Bruno Fernandes was named the Football Writers' Association's footballer of the year on Friday, a prize that lands as the Manchester United captain closes in on a Premier League assists record and a summer spent with Portugal.
The 30-year-old needs one more assist to match the individual Premier League mark of 20 in a single season, a record jointly held by Thierry Henry and Kevin de Bruyne. Fernandes is eight clear of Rayan Cherki in the assists chart this season and sits well ahead of Jarrod Bowen, who is third with 10 assists.
It is the kind of campaign that sharpens the argument around Fernandes at a time when United have again fallen short of the top prizes. Since joining the club in 2020, he has not come close to winning the Premier League or Champions League, though he has collected a couple of domestic cups under Erik ten Hag.

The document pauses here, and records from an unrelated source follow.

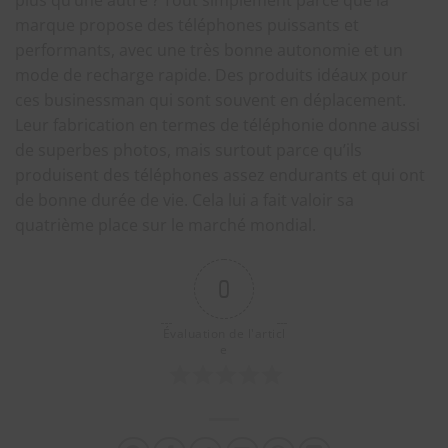
plus qu’une autre ? Tout simplement parce que la
marque propose des téléphones puissants et
performants, avec une très bonne autonomie et un
mode de recharge rapide. Des produits idéaux pour
ces businessman qui sont souvent en déplacement.
Leur fabrication en termes de téléphonie donne aussi
de superbes photos, mais surtout parce qu’ils
produisent des téléphones assez endurants et qui ont
de bonne durée de vie. Cela lui a fait valoir sa
quatrième place sur le marché mondial.
0
Évaluation de l'articl
e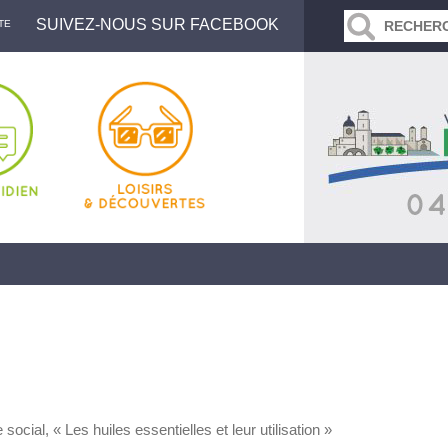
SUIVEZ-NOUS SUR FACEBOOK
TE
social, « Les huiles essentielles et leur utilisation »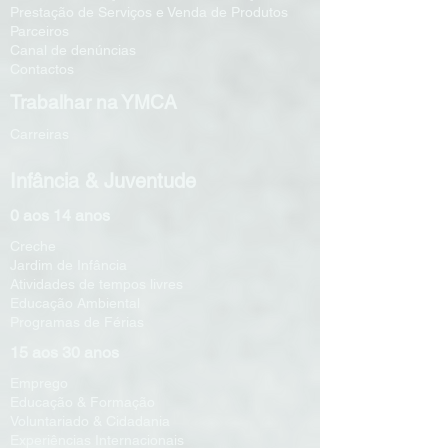
Prestação de Serviços e Venda de Produtos
Parceiros
Canal de denúncias
Contactos
Trabalhar na YMCA
Carreiras
Infância & Juventude
0 aos 14 anos
Creche
Jardim de Infância
Atividades de tempos livres
Educação Ambiental
Programas de Férias
15 aos 30 anos
Emprego
Educação & Formação
Voluntariado & Cidadania
Experiências Internacionais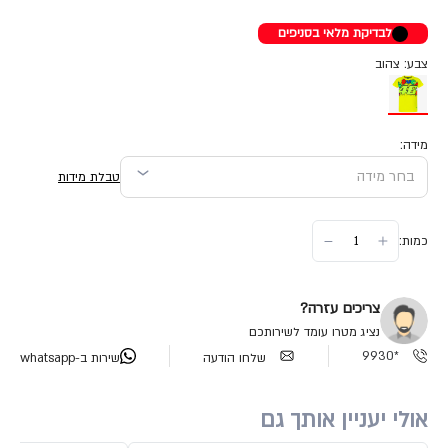
לבדיקת מלאי בסניפים
צבע: צהוב
מידה:
טבלת מידות
כמות:
צריכים עזרה?
נציג מטרו עומד לשירותכם
*9930
שלחו הודעה
שירות ב-whatsapp
אולי יעניין אותך גם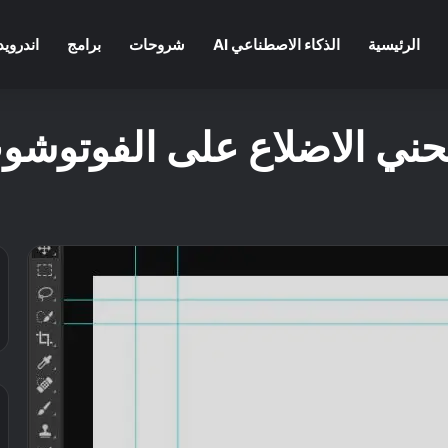
الرئيسية
الذكاء الاصطناعي AI
شروحات
برامج
اندرويد
حني الاضلاع على الفوتوشو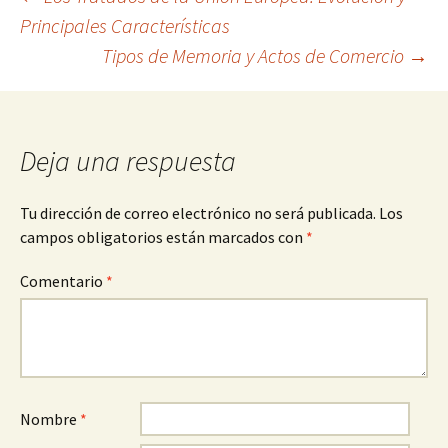
Navegación
Principales Características
Tipos de Memoria y Actos de Comercio
→
de
entradas
Deja una respuesta
Tu dirección de correo electrónico no será publicada.
Los
campos obligatorios están marcados con
*
Comentario
*
Nombre
*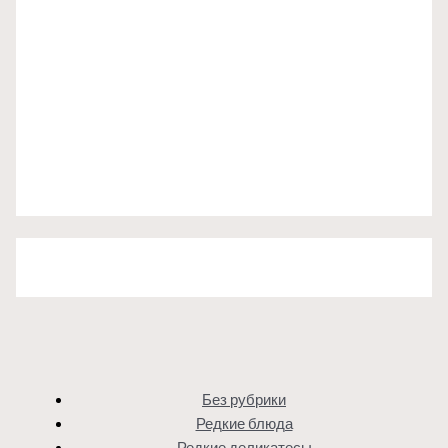
Без рубрики
Редкие блюда
Редкие деликатесы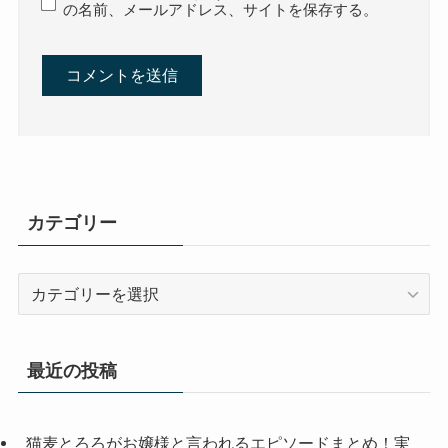
の名前、メールアドレス、サイトを保存する。
カテゴリー
カ
テ
ゴ
リ
最近の投稿
ー
猫麦とろろがお嬢様と言われるエピソードまとめ！実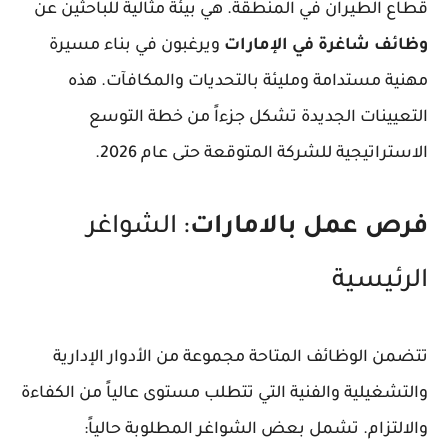
قطاع الطيران في المنطقة. هي بيئة مثالية للباحثين عن
وظائف شاغرة في الإمارات
ويرغبون في بناء مسيرة
مهنية مستدامة ومليئة بالتحديات والمكافآت. هذه
التعيينات الجديدة تشكل جزءاً من خطة التوسع
الاستراتيجية للشركة المتوقعة حتى عام 2026.
فرص عمل بالامارات
: الشواغر
الرئيسية
تتضمن الوظائف المتاحة مجموعة من الأدوار الإدارية
والتشغيلية والفنية التي تتطلب مستوى عالياً من الكفاءة
والالتزام. تشمل بعض الشواغر المطلوبة حالياً: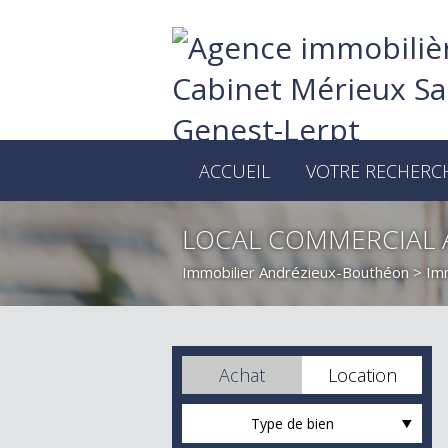
ACCUEIL
VOTRE RECHERC
LOCAL COMMERCIAL 
Immobilier Andrézieux-Bouthéon
>
Imm
Achat
Location
Type de bien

If United finish third this season, it would be a position they have only bettered once during Fernandes' time at Old Trafford.
That backdrop matters because the award arrived only months after Fernandes said he did not judge one player as better than another simply because he had more trophies. In October, he said he wanted to win silverware and be recognised for bringing something back to the club, not just his individual numbers.

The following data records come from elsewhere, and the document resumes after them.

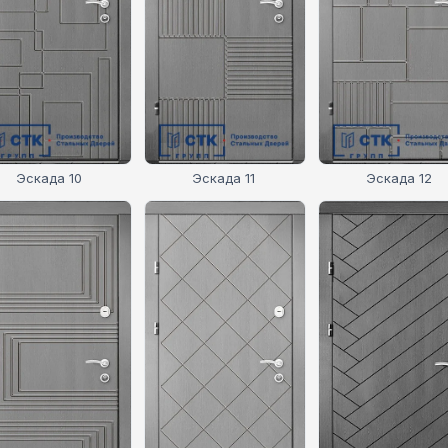
Эскада 10
Эскада 11
Эскада 12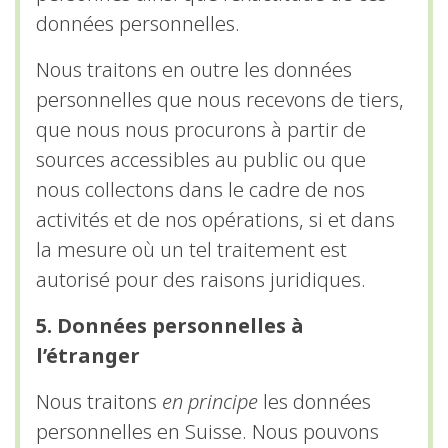
données personnelles.
Nous traitons en outre les données
personnelles que nous recevons de tiers,
que nous nous procurons à partir de
sources accessibles au public ou que
nous collectons dans le cadre de nos
activités et de nos opérations, si et dans
la mesure où un tel traitement est
autorisé pour des raisons juridiques.
5. Données personnelles à
l’étranger
Nous traitons
en principe
les données
personnelles en Suisse. Nous pouvons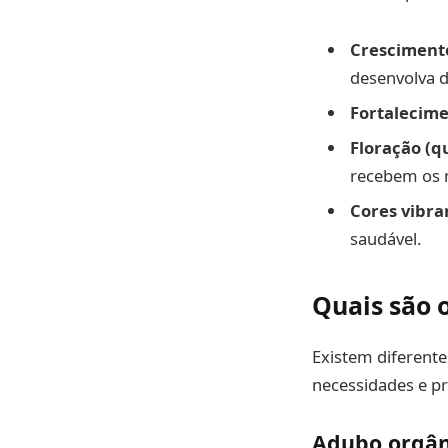
Cresciment
desenvolva d
Fortalecime
Floração (q
recebem os n
Cores vibra
saudável.
Quais são 
Existem diferente
necessidades e pr
Adubo orgân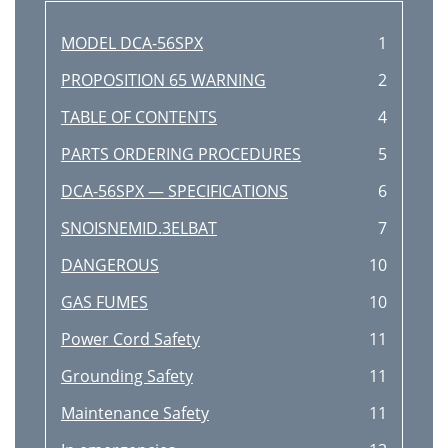
MODEL DCA-56SPX
1
PROPOSITION 65 WARNING
2
TABLE OF CONTENTS
4
PARTS ORDERING PROCEDURES
5
DCA-56SPX — SPECIFICATIONS
6
SNOISNEMID.3ELBAT
7
DANGEROUS
10
GAS FUMES
10
Power Cord Safety
11
Grounding Safety
11
Maintenance Safety
11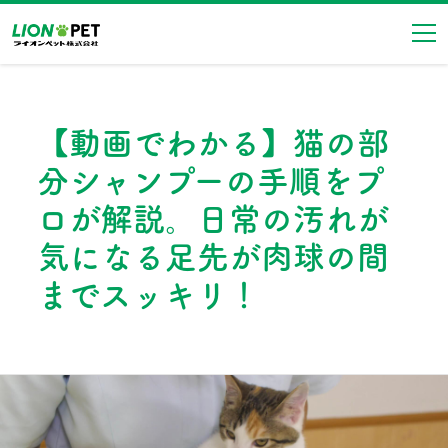
ナ
【動画でわかる】猫の部
分シャンプーの手順をプ
ロが解説。日常の汚れが
気になる足先が肉球の間
までスッキリ！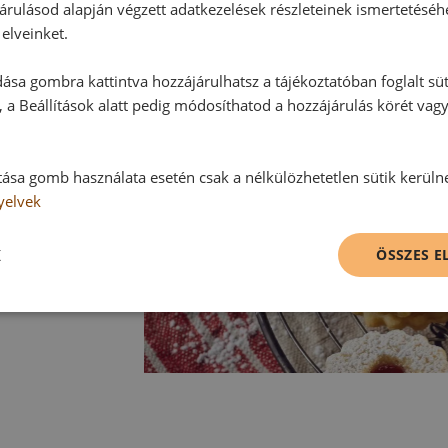
árulásod alapján végzett adatkezelések részleteinek ismertetéséh
elveinket.
ása gombra kattintva hozzájárulhatsz a tájékoztatóban foglalt süt
 a Beállítások alatt pedig módosíthatod a hozzájárulás körét vag
tása gomb használata esetén csak a nélkülözhetetlen sütik kerüln
yelvek
K
ÖSSZES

Those comments sit alongside the practical reality of this season: Manchester United will not win a trophy, even as Fernandes' influence keeps growing. A teammate told him after the Brentford game that he felt Fernandes would previously have shot rather than set up Benjamin Sesko. Fernandes rejected that idea, and the answer fit the way his season has unfolded — not as a vanity chase, but as a run built on decisions that have added up for the team.
The comparison with other elite creators also gives the numbers weight. Mohamed Salah has finished with the most assists in two of the past five Premier League seasons, Ollie Watkins in one, Harry Kane in one and Kevin de Bruyne on four occasions. Cesc Fabregas led the assists table in two seasons at Arsenal, but the biggest domestic prize he won there was the FA Cup. Steven Gerrard topped the assists chart in 2013-14, won the PFA Player of the Year award in 2006 and the FWA equivalent in 2009, inspired Liverpool to Champions League victory in 2005 and never won the league.

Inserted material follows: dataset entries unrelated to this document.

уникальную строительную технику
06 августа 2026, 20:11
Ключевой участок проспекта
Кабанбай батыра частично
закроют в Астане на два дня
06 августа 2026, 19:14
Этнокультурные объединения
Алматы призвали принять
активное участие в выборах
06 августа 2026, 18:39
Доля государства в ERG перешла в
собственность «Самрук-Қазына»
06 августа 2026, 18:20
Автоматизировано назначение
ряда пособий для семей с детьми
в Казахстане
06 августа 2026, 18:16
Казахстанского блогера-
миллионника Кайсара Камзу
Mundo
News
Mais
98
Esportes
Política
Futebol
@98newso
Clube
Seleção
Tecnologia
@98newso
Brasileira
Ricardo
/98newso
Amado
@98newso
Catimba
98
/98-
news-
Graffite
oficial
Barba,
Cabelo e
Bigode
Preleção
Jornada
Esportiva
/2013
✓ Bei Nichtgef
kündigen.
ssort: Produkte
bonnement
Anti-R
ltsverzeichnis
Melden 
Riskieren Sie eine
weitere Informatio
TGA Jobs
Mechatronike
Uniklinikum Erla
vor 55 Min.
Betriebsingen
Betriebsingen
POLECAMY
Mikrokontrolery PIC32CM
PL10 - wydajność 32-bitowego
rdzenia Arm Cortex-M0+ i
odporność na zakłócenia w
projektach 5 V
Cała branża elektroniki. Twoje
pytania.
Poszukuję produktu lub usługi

Fernandes is also favourite to win the PFA Players' Player of the Year award, a vote that would further underline how his season is being judged beyond United's results. Henry and De Bruyne both won that prize twice. For Fernandes, the next step is immediate and simple: one more assist would equal a record that has stood at 20 and place him in the company of the Premier League's sharpest creators. Portugal will then carry that form into a World Cup summer, where he is expected to be a key part of their squad.
For all the noise around trophies, that is the point of the season now — Fernandes has produced a body of work that can be measured in numbers, but also in the harder-to-pin-down value of how he has made United play.